What will be the economic impact of the extreme weather?
It is difficult to precisely measure the economic toll of a disaster like this. However, this event likely will rank among the most costly natural disasters in the nation's history. The 1988 drought was estimated to have cost about $86 billion (2006 dollars). The damage from Hurricane Katrina in 2005 reached a similar scale. At the peak of this year's extreme weather, 33 states and more than half the nation's counties were affected by drought, according to the USDA.
Much of the damage has already been done to crops, herds, and flocks. Most of the nation's corn, soybean, hay, and cattle are produced within the affected region. The region also supplies much of the feed for livestock and poultry producers outside of the drought zone. Many herds and flocks have had to be liquidated for lack of affordable feed and forage. Many corn ethanol production plants have shut down or scaled back production due to the lack of corn or poor profit margins.
The USDA Economic Research Service (ERS) estimates that food prices will increase in the months ahead at a higher than normal rate.
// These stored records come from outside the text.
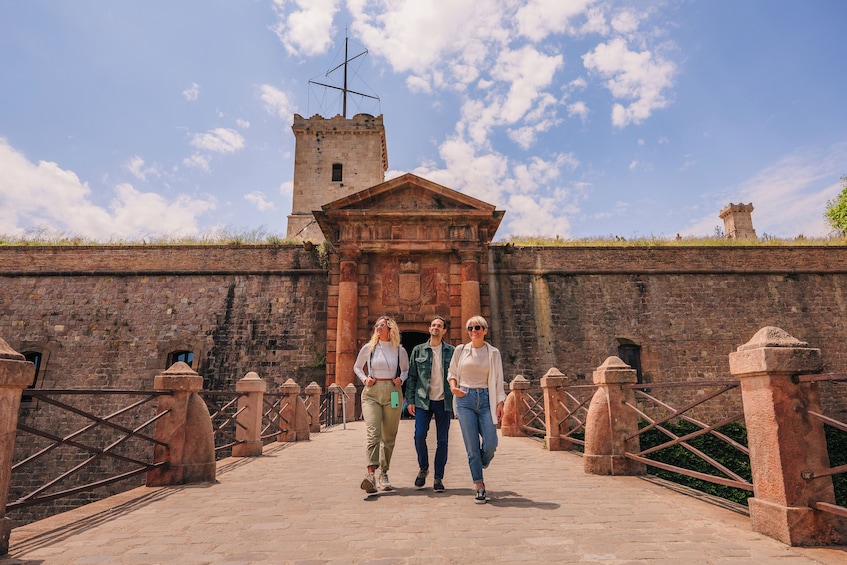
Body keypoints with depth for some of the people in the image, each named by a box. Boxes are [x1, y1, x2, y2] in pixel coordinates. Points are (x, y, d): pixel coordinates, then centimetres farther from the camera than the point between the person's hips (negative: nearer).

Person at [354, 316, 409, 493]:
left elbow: (406, 370, 20)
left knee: (389, 436, 8)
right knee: (373, 433, -17)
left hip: (392, 394, 2)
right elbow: (357, 367, 17)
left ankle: (383, 474, 21)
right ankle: (370, 473, -22)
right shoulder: (368, 348, 4)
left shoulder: (400, 351, 5)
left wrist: (401, 379, 0)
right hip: (371, 393, -1)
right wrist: (364, 379, -1)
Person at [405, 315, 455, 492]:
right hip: (423, 400, 0)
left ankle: (438, 478, 16)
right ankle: (423, 468, 18)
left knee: (442, 440, 3)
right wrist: (410, 400, 1)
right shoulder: (418, 350, 6)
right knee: (419, 435, -9)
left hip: (444, 402, 0)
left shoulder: (451, 351, 5)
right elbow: (411, 376, 7)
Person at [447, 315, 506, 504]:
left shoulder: (493, 352, 4)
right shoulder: (460, 350, 5)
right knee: (472, 446, -1)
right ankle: (479, 486, 14)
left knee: (490, 444, -7)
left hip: (486, 399, 0)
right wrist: (453, 387, -5)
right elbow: (452, 373, 14)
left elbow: (498, 380, 5)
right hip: (465, 399, 0)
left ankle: (481, 466, 29)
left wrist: (500, 403, -2)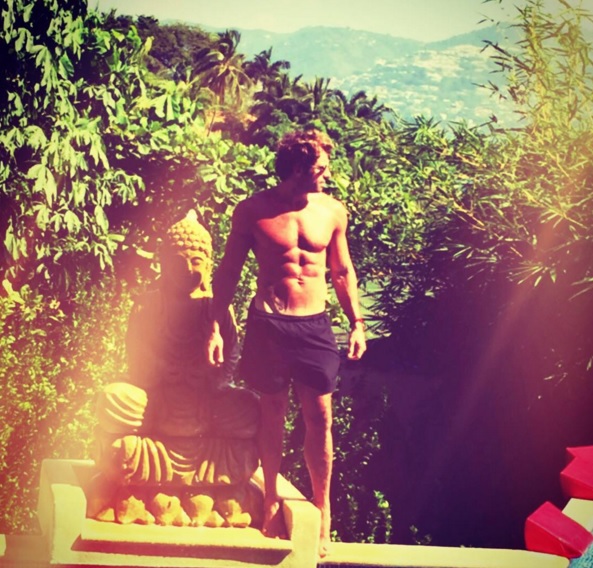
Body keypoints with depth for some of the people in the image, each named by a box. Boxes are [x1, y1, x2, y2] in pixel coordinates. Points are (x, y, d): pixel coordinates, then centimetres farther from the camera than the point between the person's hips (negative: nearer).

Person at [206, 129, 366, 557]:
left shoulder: (332, 211, 3)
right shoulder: (253, 211, -4)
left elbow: (342, 270, 13)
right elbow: (229, 272, 1)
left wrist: (357, 321, 8)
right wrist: (216, 327, -5)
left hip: (315, 325, 2)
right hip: (269, 324, -1)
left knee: (320, 418, 0)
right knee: (273, 413, 7)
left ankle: (322, 512, 11)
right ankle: (271, 503, 22)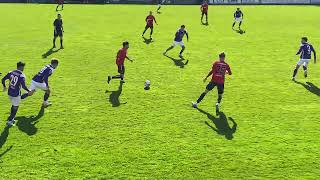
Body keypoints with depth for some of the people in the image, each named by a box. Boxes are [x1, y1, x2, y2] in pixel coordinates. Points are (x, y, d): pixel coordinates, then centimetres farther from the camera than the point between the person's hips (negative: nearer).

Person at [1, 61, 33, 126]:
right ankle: (9, 121, 12)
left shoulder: (11, 72, 2)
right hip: (16, 94, -6)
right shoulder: (22, 75, -17)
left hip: (9, 93, 6)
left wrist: (4, 87, 22)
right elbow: (23, 86, -24)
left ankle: (11, 119, 36)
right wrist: (29, 91, -10)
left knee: (13, 105, 27)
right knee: (15, 108, 10)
Overall food inflation for 2012 may be between 2.5 and 3.5 percent, and, for 2013, the rate may be between 3.0 and 4.0 percent.
How is the U.S. corn crop used?
The primary use - more than 60 percent - of the U.S. corn crop is for animal feed. In 2011, this included 36.3 percent which went directly for animal feed; the equivalent of another 12.2 percent in the form of dried distillers grains (DDGs) (a high protein, animal feed co-product of ethanol production); and about 13.0 percent in exports to other countries primarily for animal feed. In addition, a net of about 27.3 percent of the crop was used for ethanol production (after subtracting the DDGs). About 4.1 percent was used to produce high fructose corn syrup. And the remaining 7.1 percent was used for processed food (such as corn starch, corn oil, cereal, and corn meal), bio-based products, seed, and carry-over stocks, according to the NCGA, based on USDA data.